Da haben wir doch alle Textbausteine und Sprechblasen für die Lautsprecher des Kapitals zusammen. Vieles, was in anderen westeuropäischen Ländern selbstverständlich ist, gilt in Deutschland noch immer als linksradikal und verdächtig, zum Beipiel, eine Alternative zum Kapitalismus zu suchen, das K-Wort in den Mund zu nehmen oder Antifaschismus.

Camila Vallejo „tritt für die Kommunistische Partei an, die erstmals bei einer Wahl unter den Mantel der großen Mitte-links-Koalition ‚Nueva Mayoria‚ um Präsidentschaftskandidatin Michelle Bachelet geschlüpft ist.“

Wie meinen? Eine Präsidentschaftskandidatin erlaubt (vade retro, Satanas!) Kommunisten, mit ihr zusammenarbeiten? Wo bleibt der Exorzismus? In Deutschland gehen die „Sozialdemokraten“ sogar lieber mit der bürgerlichen Rechten und den Handlangern des Kapitals zusammen als dass sie mit der harmlosen „Linken“ koalieren würden, die mit kommunistischer Politik so viel zu tun hat wie Alice Schwarzer mit einem Puff.

Sogar als es zeitweilige rechnerische Mehrheit im Bundestag für einen Mindestlohn von zehn Euro gab, hat die SPD gekniffen – und nur, weil der Vorschlag von der „Linken“ kam. Ekelhafte heuchlerische und moralisch verkommene Bande! Lasalle würde euch zum Duell fordern. Ihr seid sogar zu dumm, um euch zu schämen.

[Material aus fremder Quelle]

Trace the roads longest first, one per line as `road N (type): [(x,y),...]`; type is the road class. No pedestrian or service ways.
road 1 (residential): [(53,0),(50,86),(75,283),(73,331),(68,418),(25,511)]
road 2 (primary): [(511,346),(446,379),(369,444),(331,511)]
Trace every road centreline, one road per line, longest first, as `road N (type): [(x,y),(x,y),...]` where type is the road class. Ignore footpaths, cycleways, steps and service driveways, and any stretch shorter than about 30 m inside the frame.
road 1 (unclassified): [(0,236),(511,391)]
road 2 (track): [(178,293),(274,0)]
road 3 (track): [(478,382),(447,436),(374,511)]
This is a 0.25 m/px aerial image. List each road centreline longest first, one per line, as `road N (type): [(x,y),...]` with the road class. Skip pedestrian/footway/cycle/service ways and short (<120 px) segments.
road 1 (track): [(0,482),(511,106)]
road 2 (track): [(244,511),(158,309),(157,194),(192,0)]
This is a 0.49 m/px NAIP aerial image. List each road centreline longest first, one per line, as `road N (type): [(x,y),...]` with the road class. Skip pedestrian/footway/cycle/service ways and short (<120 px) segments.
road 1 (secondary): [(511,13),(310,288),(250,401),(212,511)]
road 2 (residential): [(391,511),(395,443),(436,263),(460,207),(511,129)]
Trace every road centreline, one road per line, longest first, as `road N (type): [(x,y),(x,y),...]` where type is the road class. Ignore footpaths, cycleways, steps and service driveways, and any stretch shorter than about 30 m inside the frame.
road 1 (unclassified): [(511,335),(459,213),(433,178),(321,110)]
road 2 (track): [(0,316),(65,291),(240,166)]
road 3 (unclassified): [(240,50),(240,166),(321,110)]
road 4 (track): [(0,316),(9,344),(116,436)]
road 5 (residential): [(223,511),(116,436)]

Lassen wir uns jetzt auf der Zunge zergehen, was deutsche Journalisten als Gesellschaftsmodell nicht schlecht finden: „ein regulierender Staat“? Ach was? Was soll denn das heißen? Rückkauf der Energiekonzerne? Ist in Berlin, wo auch die „Linke“ mitregiert, gerade gescheitert. Soll die heilige Kuh angetastet werden und der Staat in den „freien Markt“ eingreifen? Die Bahn nicht mehr an die Börse gehen?

Am Schönsten ist ohne Zweifel „die Begrenzung des wilden Kapitalismus“. Das ist nicht nur Deutsch des Grauens, sondern auch grober nichtssagender Unfug, also ein Paradebeispiel für deutsche Medienberichte über ökonomische Fragen. Das wundert mich nicht, denn Klaus Ehrenfeld, der Autor des Artikels bei Spiegel online, schreibt auch für das Handelsblatt. Und in dem Lobbyisten-Blatt für die so genannte freie Marktwirtschaft das Kapital darf die Systemfrage noch nicht einmal gedacht werden.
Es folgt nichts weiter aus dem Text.